Затем вдруг резкий кулинарный поворот в сторону России: пироги и вареники, прикрытые колечками карамелизованного лука, и голубцы (капустные листья, нафаршированные рисом и мясом) в острой томатной подливке.
Марианн Энгел запихнула себе в рот крутое яйцо целиком, как будто не ела много дней, и проглотила его с какой-то развратной жадностью. Разве бывает, чтобы столь голодный человек не попробовал еду, пока готовил? Утолив самый сильный голод, она объявила:
— Рассказ о Вики Веннигтон таит великие бури, бессонную любовь и смерть в соленой воде!
Я устроился поудобнее, запихнул в рот кусок голубца и приготовился слушать, предвкушая увлекательный час.
Ты знаешь, в лондонском обществе ничто не ценилось более уважаемой фамилии, а Виктория д'Арбанвилль при рождении получила одну из старейших и самых почитаемых. Детство ее было чередой полезных уроков: ее обучали говорить на английском, французском, итальянском, немецком, латыни и немного — по-русски; она умела рассуждать о дарвинизме, притом не слишком напирая на сродство меж человеком и обезьяной; она умела петь лучшее из Монтеверди, хотя предпочитала Кавалли. Родителям ее было, в общем-то, все равно, какая музыка нравилась Виктории, — их заботило лишь одно: как выдать дочь за джентльмена. Именно так полагалось поступать викторианским леди.
Виктория не подвергала сомнению подобное будущее, пока не повстречала Тома Веннигтона. Не Томаса — этот человек был Томом каждой клеточкой тела. Они оказались вместе на одном званом ужине — Том (в скверно сидящем костюме) явился за компанию с городским приятелем. После ужина мужчины удалились в гостиную, и главными темами разговора были парламент и Библия. Тому было нечего особенно сказать об этих вещах, хотя, в случае необходимости, он мог бы порассуждать о земле. Он был фермер до мозга костей, как и все его предки.
Виктории была непривычна неотесанность Тома, однако, всякий раз в последующие недели, когда эти двое сталкивались, специально или случайно, девушка испытывала непременный восторг. Том же прожил в Лондоне на месяц дольше, чем намеревался; он терпел балы, чаепития и оперы, надеясь вновь увидеть Викторию. В конце концов у приятеля Тома, сколь ни был он богат и щедр, закончились костюмы, чтобы одалживать другу. Том слишком хорошо знал: поля едва ли станут засевать себя сами, — и ему пришлось принимать решение: возвращаться домой в одиночестве либо собраться с духом и обойти камень преткновения. Кстати, выражению этому он научился у Виктории.

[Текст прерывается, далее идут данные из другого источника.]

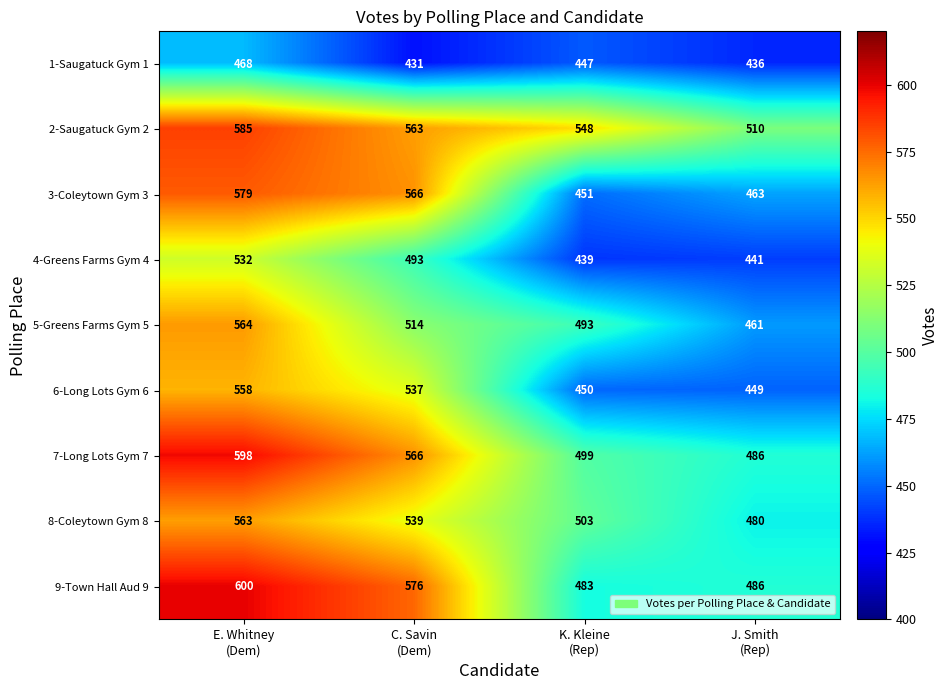

List the series in order of their peak value, lowest first.

1-Saugatuck Gym 1, 4-Greens Farms Gym 4, 6-Long Lots Gym 6, 8-Coleytown Gym 8, 5-Greens Farms Gym 5, 3-Coleytown Gym 3, 2-Saugatuck Gym 2, 7-Long Lots Gym 7, 9-Town Hall Aud 9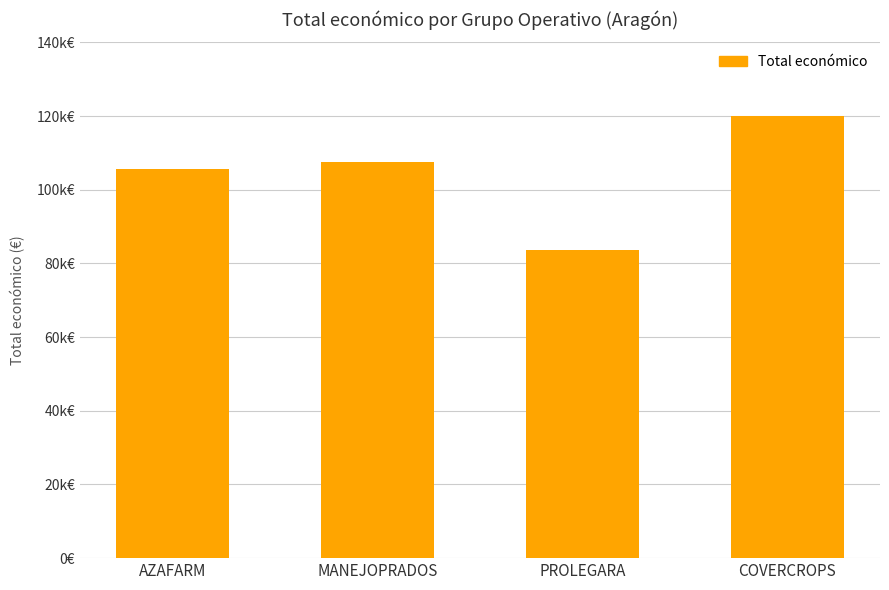

What is the change in value from MANEJOPRADOS to PROLEGARA?

-23909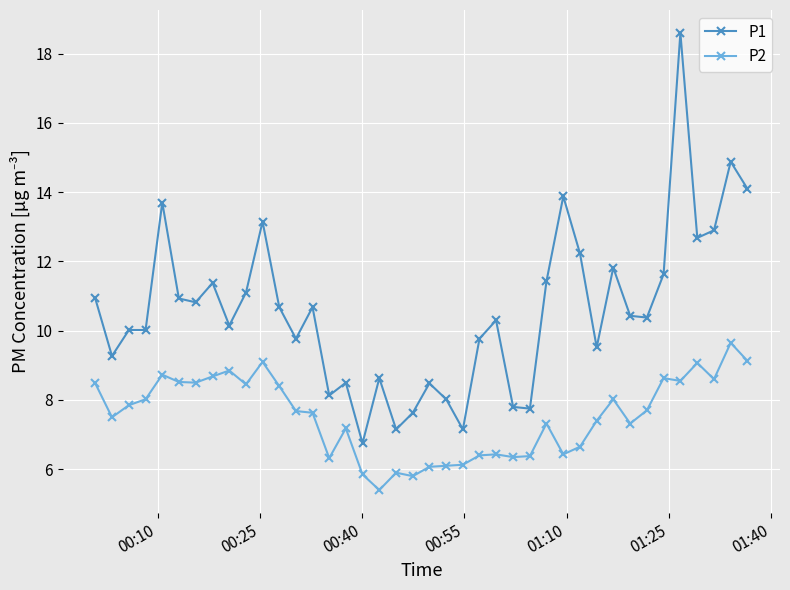

List the series in order of their peak value, lowest first.

P2, P1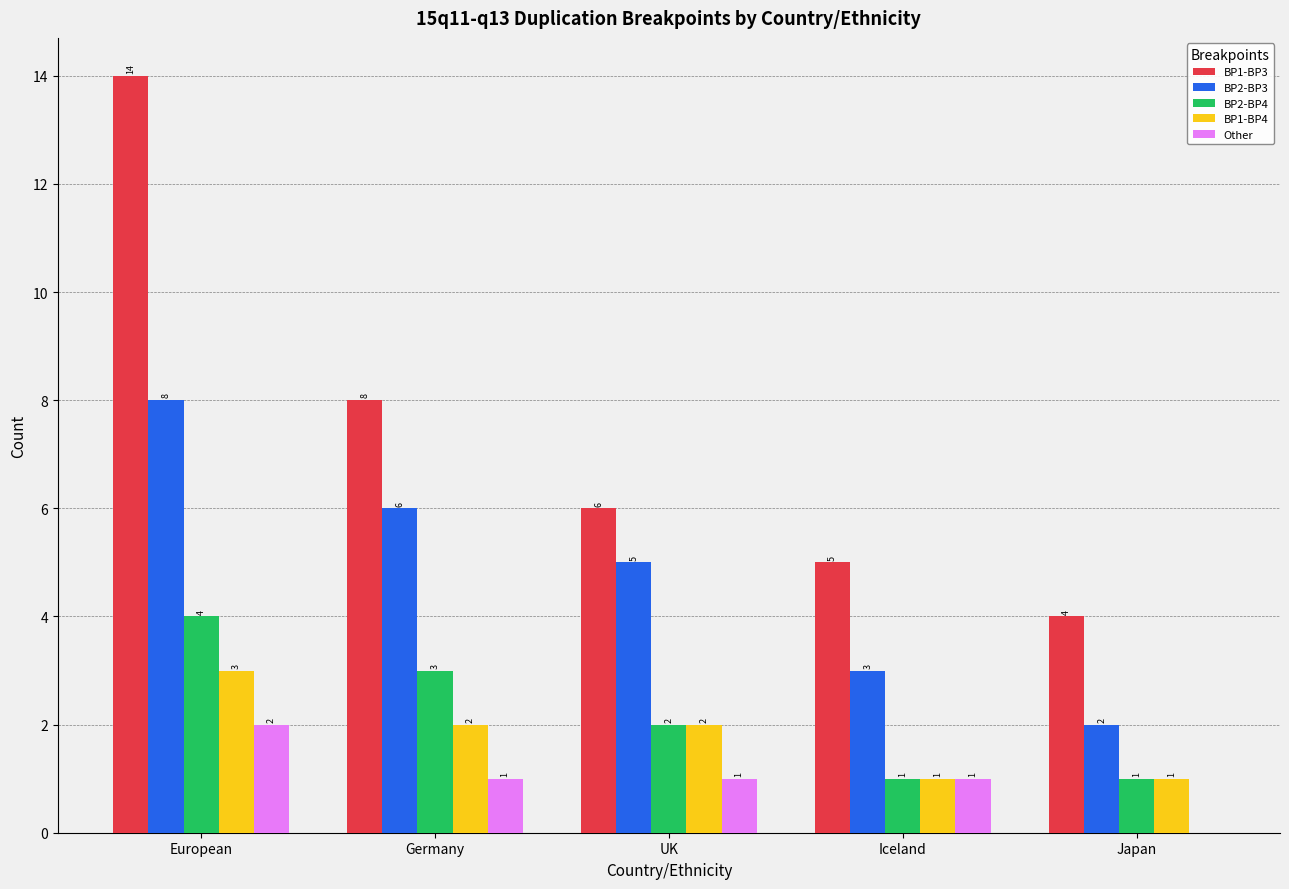

Between UK and Japan, which series saw the biggest shift?

BP2-BP3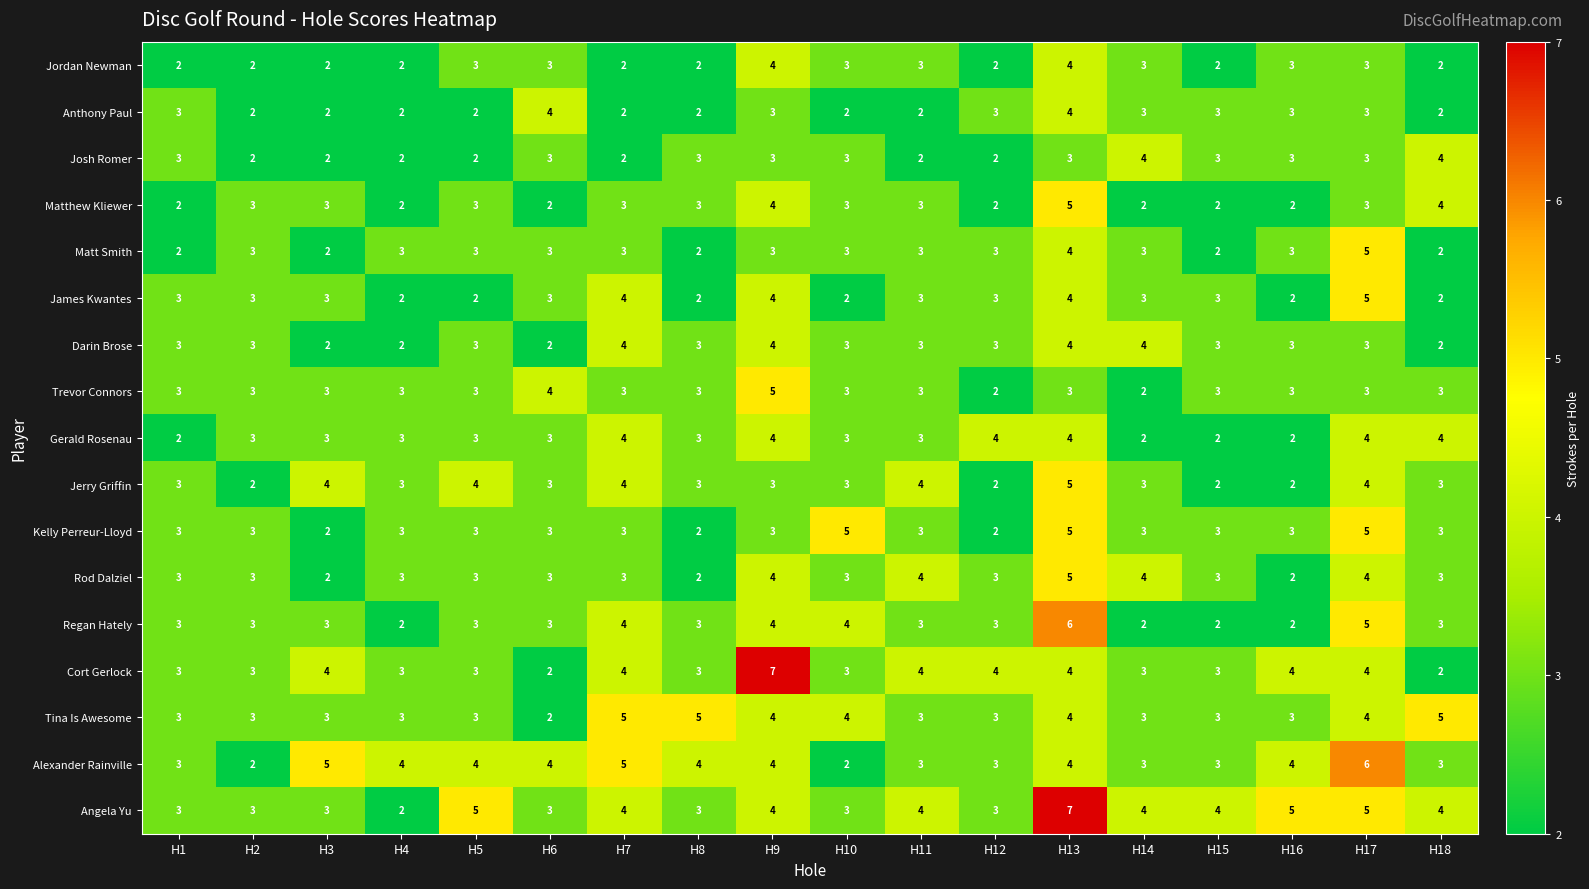

The value of Matthew Kliewer at H13 is 5. True or false?

True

Д'Арбанвилли пришли в ужас, впервые заподозрив интерес дочери к этому, этому, этому… фермеру! Впрочем, было уже слишком поздно. Виктория не только цитировала леди Макбет — она направила всю свою деятельную энергию (если не сказать — преступные намерения) на составление планов. Вскоре стало ясно, что язык цветов Тому непонятен, и тогда Виктория устроила ему персональную экскурсию на старейшую лондонскую фабрику по производству паровых машин для сельскохозяйственных нужд.